Today, I'm sharing the easiest and most delicious chili recipe inspired by my mother's tried and true approach! For those still experiencing winter days around the world and eagerly await warmer spring days, I hope this simple and quick recipe brings warmth to your heart, soul and home.
I mean, tell me something more comforting than a delicious bowl of chili? I'll wait...
I love a one-pot, set-it-and-forget-it recipe, don't you? My chili recipe comes together in 20 minutes, using one pot, and is packed full of flavor. Not to mention, this chili is such a crowd-pleaser!
What gives my chili recipe a freshness that I feel other chili recipes lack is whole tomatoes, crushed on the stove and tomato paste. I love how the sweetness and acidity of the tomatoes balances out the savory notes of the meat and beans.
Mmm, even though it's heating up in Texas, just talking about this yummy dish is making me want to make it one last time before summer is in full swing here in Austin.
On that note, let's get cooking!
- 3 Tbps extra virgin olive oil (EVOO)
- 1 medium sweet onion
- 3 garlic cloves
- 1 1/4 lb ground chuck or beef
- 2 1/2 Tbps cumin
- 2 1/2 Tbps chili powder
- 1 tsp black pepper
- 2 tsp salt
- 1 tsp paprika
- 1/2 tsp cayenne pepper
- 1 28oz can whole tomatoes
- 1 14oz can whole tomatoes
- 1/2 6oz can tomato paste
- 1 14oz can kidney beans
- 1 14oz can black beans
- 1 14oz can great northern beans
- For garnish: sour cream, sharp cheddar cheese, avocado, chilantro and Siete Foods Tortilla Chips
- Coat the bottom of your dutch oven or large pot with EVOO (about 3 tablespoons) and heat over medium heat.
- Chop 1 medium sweet onion and add to pot. Saute for about 2 minutes or until onion becomes translucent.
- Finely mince 3 garlic cloves and add to pot. Saute for about 1 minute or until becomes fragrant.
- Add ground chuck to pot. With a wooden spoon, break up the beef and mix in the onion and garlic.
- Add cumin, chili powder, black pepper, salt, cayenne and paprika to the pot. Mix into beef until well incorporated.

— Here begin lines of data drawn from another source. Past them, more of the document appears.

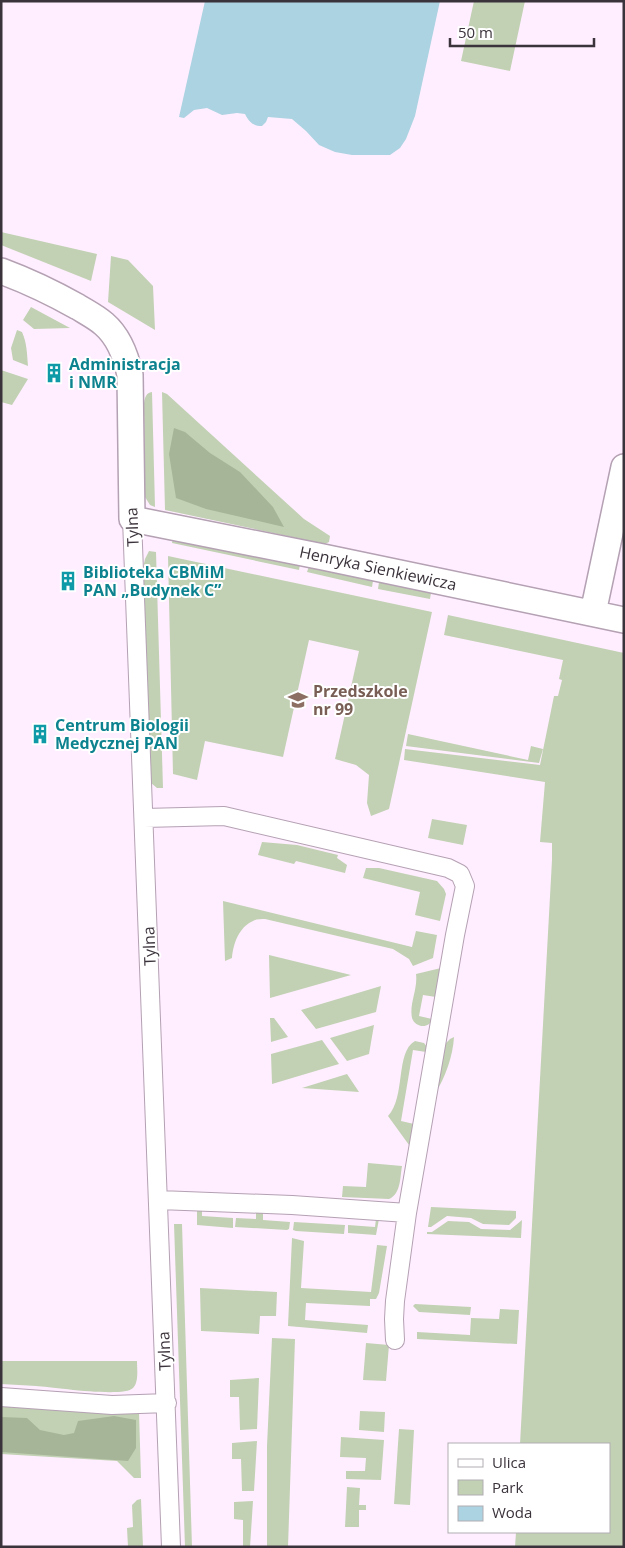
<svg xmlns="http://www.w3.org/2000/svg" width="625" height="1548" font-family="'Open Sans',sans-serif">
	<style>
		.green { fill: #c2d1b4 }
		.forest { fill: #a6b597 }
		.water { fill: #acd3e1 }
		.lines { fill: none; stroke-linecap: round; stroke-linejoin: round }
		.street-casing { stroke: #b4a1b3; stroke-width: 20 }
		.secondary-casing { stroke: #b4a1b3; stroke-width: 28 }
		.street { stroke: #fff; stroke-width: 18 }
		.secondary { stroke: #fff; stroke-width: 25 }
		.labels { text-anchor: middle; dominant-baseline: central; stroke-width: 4; stroke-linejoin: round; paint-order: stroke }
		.culture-label { font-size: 16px; font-weight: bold; fill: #0d838f; stroke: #fff; text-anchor: start }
		.street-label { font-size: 16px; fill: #3b333b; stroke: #fff }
		.education-label { font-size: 16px; font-weight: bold; fill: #785e54; stroke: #fff; text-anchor: start }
	</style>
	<rect width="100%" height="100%" fill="#fef"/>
	<!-- green -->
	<path class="green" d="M 474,1 L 525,1 L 510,71 L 461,61 Z
		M 1,232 L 97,254 L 91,281 L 1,245 Z
		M 111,256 L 128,260 L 153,286 L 155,330 L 108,302 Z
		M 31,307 L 70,328 L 34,329 L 23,320 Z
		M 17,330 L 22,332 C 27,343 27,354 28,366 L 13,360 L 11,348 Z
		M 1,370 L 28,379 L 12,405 L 1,402 Z
		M 152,392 L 155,507 L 150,505 L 145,497 L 144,403 C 145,397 146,393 152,392 Z
		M 162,392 L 167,394 L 304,519 L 330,536 L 329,542 L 325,544 L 165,510 Z
		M 173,538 L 300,564 L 299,570 L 172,543 Z
		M 149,551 L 156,552 L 163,788 L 157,788 L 151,783 L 143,568 L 145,559 Z
		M 168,556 L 432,612 L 389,809 L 371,816 L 367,803 L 369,775 L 356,765 L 335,759 L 359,651 L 309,640 L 283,757 L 205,741 L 197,780 L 173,774 Z
		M 309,566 L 373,581 L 372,587 L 307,572 Z
		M 379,582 L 431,593 L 430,599 L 378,589 Z
		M 448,615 L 624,653 L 624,1547 L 515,1547 L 516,1532 L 609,1532 L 609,1444 L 520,1444 L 552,860 L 552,843 L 540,842 L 545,782 L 404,760 L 405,749 L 540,765 L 554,696 L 558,696 L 562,680 L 559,679 L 563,660 L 444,635 Z
		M 408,734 L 528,760 L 531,746 L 543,749 L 539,763 L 406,746 Z
		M 432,819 L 467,825 L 463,845 L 428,838 Z
		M 262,842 L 297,845 L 338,855 L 337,858 L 347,865 L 345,873 L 296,861 L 294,864 L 258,855 Z
		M 366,868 L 379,868 L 437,881 L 444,889 L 446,894 L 440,921 L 415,915 L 420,892 L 363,878 Z
		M 223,901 L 412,947 L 416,931 L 437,935 L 433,958 L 413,966 L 409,959 L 393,949 L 265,919 C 261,919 256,919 253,921 C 239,927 233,944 232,958 L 225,961 Z
		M 269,955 L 351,975 L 270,998 Z
		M 441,968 L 436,997 L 423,995 L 419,1016 L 432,1019 C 430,1029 415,1028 412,1018 C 409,1004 418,989 416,974 Z
		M 381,986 L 376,1012 L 316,1029 L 301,1010 Z
		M 270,1018 L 274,1018 L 288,1037 L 271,1042 Z
		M 374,1025 L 369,1054 L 347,1061 L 330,1038 Z
		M 454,1037 C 453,1056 445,1078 435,1094 L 444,1045 L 450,1039 Z
		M 322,1040 L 339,1064 L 272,1084 L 271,1054 Z
		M 415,1041 L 424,1043 L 427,1047 L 426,1052 L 413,1050 L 401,1121 L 414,1124 L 411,1141 L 409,1145 L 388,1116 C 406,1097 395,1052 415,1041 Z
		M 347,1074 L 359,1092 L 302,1088 Z
		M 368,1163 L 402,1166 C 400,1177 401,1194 389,1199 L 342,1197 L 343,1186 L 366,1187 Z
		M 431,1207 L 516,1211 L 516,1218 L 509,1225 L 483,1224 L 471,1218 L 447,1216 L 431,1227 L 428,1227 Z
		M 197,1210 L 202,1210 L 202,1216 L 233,1218 L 233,1228 L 197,1225 Z
		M 256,1212 L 263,1212 L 263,1220 L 290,1222 L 289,1229 L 287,1230 L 235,1227 L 236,1218 L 256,1219 Z
		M 376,1219 L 379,1219 L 376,1235 L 348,1233 L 348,1225 L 375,1227 Z
		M 522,1220 L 521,1238 L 427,1234 L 427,1232 L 432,1232 L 448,1221 L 469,1222 L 481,1229 L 510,1230 Z
		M 294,1222 L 345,1225 L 344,1234 L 296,1231 L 293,1230 Z
		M 174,1224 L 182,1224 L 192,1547 L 185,1547 Z
		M 292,1238 L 304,1241 L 301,1288 L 371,1292 L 377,1245 L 387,1246 L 379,1293 L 376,1299 L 370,1299 L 370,1306 L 306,1303 L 305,1320 L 368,1325 L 367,1333 L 288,1326 Z
		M 200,1288 L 277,1292 L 276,1316 L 260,1316 L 259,1334 L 201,1331 Z
		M 415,1304 L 471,1307 L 470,1315 L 419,1312 L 413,1306 Z
		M 500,1309 L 519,1310 L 517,1344 L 417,1339 L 417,1332 L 470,1335 L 471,1318 L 499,1319 Z
		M 272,1338 L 295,1339 L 288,1547 L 267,1547 L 267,1446 Z
		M 366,1343 L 389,1345 L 386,1381 L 363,1380 Z
		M 1,1361 L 137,1361 C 137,1369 139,1382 133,1388 C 123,1398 53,1387 36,1386 C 25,1385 13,1385 1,1384 Z
		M 259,1378 L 257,1429 L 240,1430 L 239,1397 L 230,1397 L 230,1380 Z
		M 1,1405 L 139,1412 L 141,1478 L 134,1478 L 117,1461 L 1,1454 Z
		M 360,1411 L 385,1412 L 384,1432 L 359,1430 Z
		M 399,1429 L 414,1430 L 410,1505 L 394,1504 Z
		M 341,1437 L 384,1440 L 381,1480 L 346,1479 L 346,1471 L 365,1471 L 366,1458 L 340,1457 Z
		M 257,1441 L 254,1491 L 242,1491 L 241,1459 L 232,1459 L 232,1443 Z
		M 347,1487 L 360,1488 L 359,1505 L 366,1505 L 366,1510 L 359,1510 L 359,1527 L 345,1527 Z
		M 141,1499 L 143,1547 L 128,1547 L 127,1528 L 133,1527 L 132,1505 L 137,1500 Z
		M 253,1501 L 250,1547 L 243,1547 L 243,1520 L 234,1519 L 234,1502 Z"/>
	<!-- forest -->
	<path class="forest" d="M 174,428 L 185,432 L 210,453 L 240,472 L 273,507 L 284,527 L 206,509 L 176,498 L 169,454 Z
		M 114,1416 L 136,1420 L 136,1448 L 128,1461 L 1,1452 L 1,1417 L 27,1418 L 40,1430 L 64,1435 L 74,1433 L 78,1421 Z"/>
	<!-- water -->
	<path class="water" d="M 205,1 L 440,1 L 415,116 L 406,139 L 400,148 L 390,155 L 352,155 L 335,152 L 319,145 L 306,131 L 292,119 L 268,117 L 266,122 L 262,126 C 253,126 249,122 245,114 L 237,113 L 222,115 L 207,108 L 194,110 L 184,118 L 179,117 Z"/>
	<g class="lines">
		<defs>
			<path id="street" d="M 132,519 L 171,1547
				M 144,818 L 224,816 L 448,868 L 460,874 L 465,886 L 455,935 L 407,1213 L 395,1301 L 394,1319 L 395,1340
				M 159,1200 L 292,1205 L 407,1213
				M 1,1397 L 112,1405 L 167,1403"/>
			<path id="secondary" d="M 1,271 C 28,281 53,293 78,307 C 86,312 96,317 104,324 C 118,336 126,356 130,375 L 132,519 L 323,557 L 624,620
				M 593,613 L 624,467"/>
		</defs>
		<!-- street casing -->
		<use href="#street" class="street-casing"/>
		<!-- secondary casing -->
		<use href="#secondary" class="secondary-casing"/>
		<!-- street -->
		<use href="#street" class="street"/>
		<!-- secondary -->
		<use href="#secondary" class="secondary"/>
	</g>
	<!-- icons -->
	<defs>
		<symbol id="building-bare" viewBox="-9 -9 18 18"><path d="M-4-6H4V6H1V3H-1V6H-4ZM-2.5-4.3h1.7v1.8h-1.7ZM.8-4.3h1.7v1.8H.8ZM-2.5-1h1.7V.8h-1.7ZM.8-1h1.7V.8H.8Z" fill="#0f9aa8" stroke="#fff" stroke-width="2.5" paint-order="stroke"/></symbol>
		<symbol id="school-bare" viewBox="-9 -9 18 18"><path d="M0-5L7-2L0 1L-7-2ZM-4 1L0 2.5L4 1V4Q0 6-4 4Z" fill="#8d6e63" stroke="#fff" stroke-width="2.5" paint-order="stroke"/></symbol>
	</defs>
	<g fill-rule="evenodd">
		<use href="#building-bare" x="40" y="359" width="28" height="28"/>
		<use href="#building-bare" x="54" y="567" width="28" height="28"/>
		<use href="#school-bare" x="284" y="686" width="28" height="28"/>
		<use href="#building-bare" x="26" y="720" width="28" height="28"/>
	</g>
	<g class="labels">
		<!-- culture labels -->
		<g class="culture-label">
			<text x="69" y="364">Administracja<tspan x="69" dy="18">i NMR</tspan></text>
			<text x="83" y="572">Biblioteka CBMiM<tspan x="83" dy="18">PAN „Budynek C”</tspan></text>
			<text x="55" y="725">Centrum Biologii<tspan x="55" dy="18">Medycznej PAN</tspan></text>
		</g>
		<!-- street labels -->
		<g class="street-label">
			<text transform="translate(132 527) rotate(-92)">Tylna</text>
			<text transform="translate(378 568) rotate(12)">Henryka Sienkiewicza</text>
			<text transform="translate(149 946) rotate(-92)">Tylna</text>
			<text transform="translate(164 1351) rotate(-92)">Tylna</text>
		</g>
		<!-- education labels -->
		<g class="education-label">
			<text x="313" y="691">Przedszkole<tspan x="313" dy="18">nr 99</tspan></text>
		</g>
	</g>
	<!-- border -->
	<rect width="625" height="1548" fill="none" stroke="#3b333b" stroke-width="5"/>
	<!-- legend -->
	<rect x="448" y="1443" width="162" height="90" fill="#ffffff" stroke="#b1adb1"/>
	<rect x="458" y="1459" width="25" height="8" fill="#ffffff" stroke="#b1adb1"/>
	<text x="492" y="1468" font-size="15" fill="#3b333b">Ulica</text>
	<rect x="458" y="1480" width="25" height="15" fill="#c2d1b4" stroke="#b1adb1"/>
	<text x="492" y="1493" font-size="15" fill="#3b333b">Park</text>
	<rect x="458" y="1506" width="25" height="15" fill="#acd3e1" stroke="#b1adb1"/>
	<text x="492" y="1518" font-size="15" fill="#3b333b">Woda</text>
	<!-- scale -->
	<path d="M450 38v8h144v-8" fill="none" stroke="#3b333b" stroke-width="2.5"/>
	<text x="458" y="38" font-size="15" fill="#3b333b" stroke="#ffffff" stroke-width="4" paint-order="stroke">50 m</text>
</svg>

- Cook beef until browned almost all the way through -- about medium. Don't over cook, beef will continue to cook in the pot.
- Turn heat down to a simmer.
- Add both cans of whole tomatoes to the pot. Use masher or wooden spoon to crush the tomatoes into about 1-2inch chunks.
- Add 1/2 can tomato paste to pot and stir until well-incorporated.
- Add beans to a colander and rinse well with water. Stir bean mixture into pot.
- Cover and simmer on stove for at least 20 minutes or for up to 3 hours. The longer the ingredient simmer, the better!
- Before serving, taste to see if you want to add any more salt or spices.
- Serve with sour cream, sharp cheddar cheese, sliced avocado, chilantro (or green onion) and my personal favorite -- Dairy-Free, Gluten-Free Nacho Flavor Siete Foods Tortilla Chips
One last notes, this chili gets better as the days go on so it's a great dish to make an enjoy over a few meals! Just bring the chili to mostly-room temperature before sticking it in the refrigerator. You can also freeze the extra to enjoy at a later date and just reheat on the stove.
I hope you'll give this recipe a try as you wait out the arrival of spring in your area -- and if you do, let me know what you think!